Mexico’s war on the drug trade is futile even if cartel bosses are caught or killed, as millions of people are involved in the illicit business, a senior drug chief said in an interview published on Sunday.
Ismael “el Mayo” Zambada, the right-hand man of Mexico’s most notorious drug lord, Sinaloa cartel boss Joaquin “Shorty” Guzman, blamed the government for surging drug violence and said Mexican President Felipe Calderon was being duped by his advisors into thinking he was making progress.
“One day I will decide to turn myself in to the government so they can shoot me ... They will shoot me and euphoria will break out, but at the end of days, we’ll all know that nothing changed,” Zambada told the investigative newsmagazine Proceso.
“Millions of people are wrapped up in the narco problem. How can they be overcome? For all the bosses jailed, dead or extradited, their replacements are already there,” he said.
Mounting drug violence in Mexico has killed 19,500 people since Calderon launched an army-led attempt to crush the cartels after taking power in late 2006. Although financial markets take the daily reports of mayhem in stride, foreign companies are starting to think twice about new investments.
Arturo Beltran Leyva, a former ally turned rival of the Sinaloa cartel, died in a hail of gunfire in December as Mexican marines surrounded him in a luxury apartment complex.
Proceso, an influential magazine with a strong history of covering the drug war, said Zambada contacted the magazine directly in February to set up an interview because he was interested in meeting Julio Scherer, the magazine’s founder.
He gave specific directions on when and where the interview would take place, the publication said — though it didn’t reveal where.
The magazine offered no other explanation of why a reputed kingpin would give an interview after a lifetime on the run. It is almost unheard for Mexican drug suspects to speak to the media while still free.

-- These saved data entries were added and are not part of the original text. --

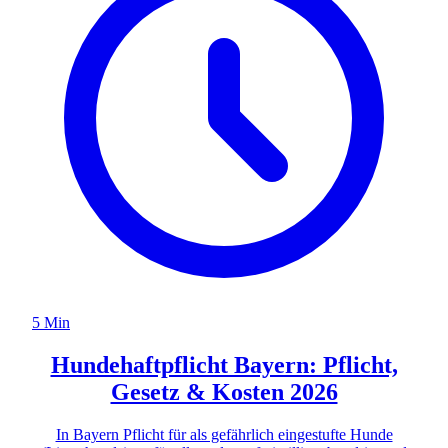
5 Min
Hundehaftpflicht Bayern: Pflicht,
Gesetz & Kosten 2026
In Bayern Pflicht für als gefährlich eingestufte Hunde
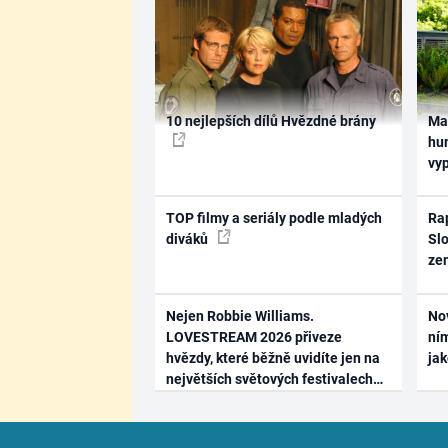
10 nejlepších dílů Hvězdné brány
Ma
hum
vy
TOP filmy a seriály podle mladých
Rap
diváků
Slo
ze
Nejen Robbie Williams.
No
LOVESTREAM 2026 přiveze
ním
hvězdy, které běžně uvidíte jen na
ja
největších světových festivalech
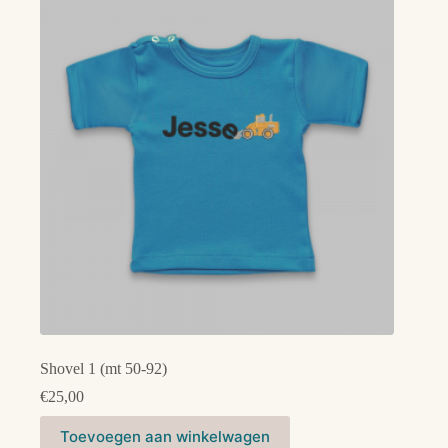
Deze
optie
kan
gekozen
worden
op
de
productpagina
Shovel 1 (mt 50-92)
€
25,00
Dit
Toevoegen aan winkelwagen
product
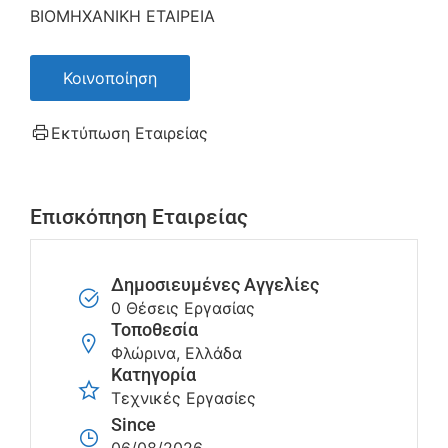
ΒΙΟΜΗΧΑΝΙΚΗ ΕΤΑΙΡΕΙΑ
Κοινοποίηση
Εκτύπωση Εταιρείας
Επισκόπηση Εταιρείας
Δημοσιευμένες Αγγελίες
0 Θέσεις Εργασίας
Τοποθεσία
Φλώρινα, Ελλάδα
Κατηγορία
Τεχνικές Εργασίες
Since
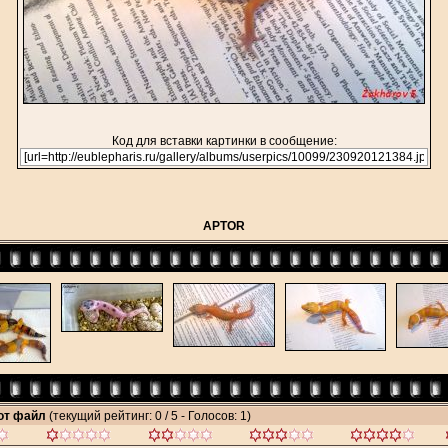
Код для вставки картинки в сообщение:
APTOR
тот файл
(текущий рейтинг: 0 / 5 - Голосов: 1)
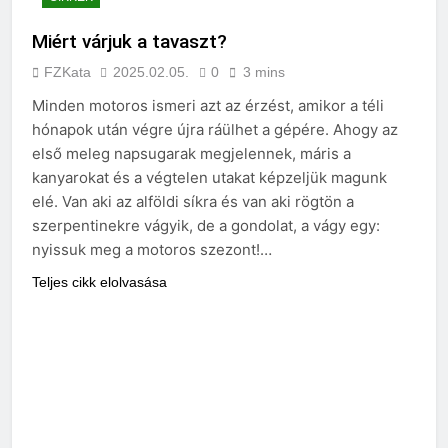
Miért várjuk a tavaszt?
FZKata
2025.02.05.
0
3 mins
Minden motoros ismeri azt az érzést, amikor a téli
hónapok után végre újra ráülhet a gépére. Ahogy az
első meleg napsugarak megjelennek, máris a
kanyarokat és a végtelen utakat képzeljük magunk
elé. Van aki az alföldi síkra és van aki rögtön a
szerpentinekre vágyik, de a gondolat, a vágy egy:
nyissuk meg a motoros szezont!…
Teljes cikk elolvasása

The magazine published a front-cover photograph of a burly man who appeared to be Zambada wearing a mustache and a baseball cap pulled low over his eyes holding his arm around Scherer.
Zambada, 62, one of Mexico’s most wanted drug lords, has never been arrested despite a US$5 million reward offered in the US.
He refused to talk about his past in the drug trade in the interview, saying he was now spending his time as a farmer and rancher, and dismissed claims that Guzman was a billionaire.
However he said he lived in constant fear and that the army had come close to catching him four times.
“I’m panicked that I’ll be locked up ... I don’t know if I would have the courage to kill myself. I like to think that I would,” he said. “I’m terrified of being incarcerated.”
Zambada said he had felt the army closing in on him four times and that soldiers had gotten close to Guzman even more often.
“I fled into the countryside. I know the vegetation, the rivers, the rocks, everything,” Zambada said. “I’ll get caught if I get complacent, careless, just like El Chapo.”
Guzman was arrested in 1993, but escaped prison by hiding in a laundry truck in 2001.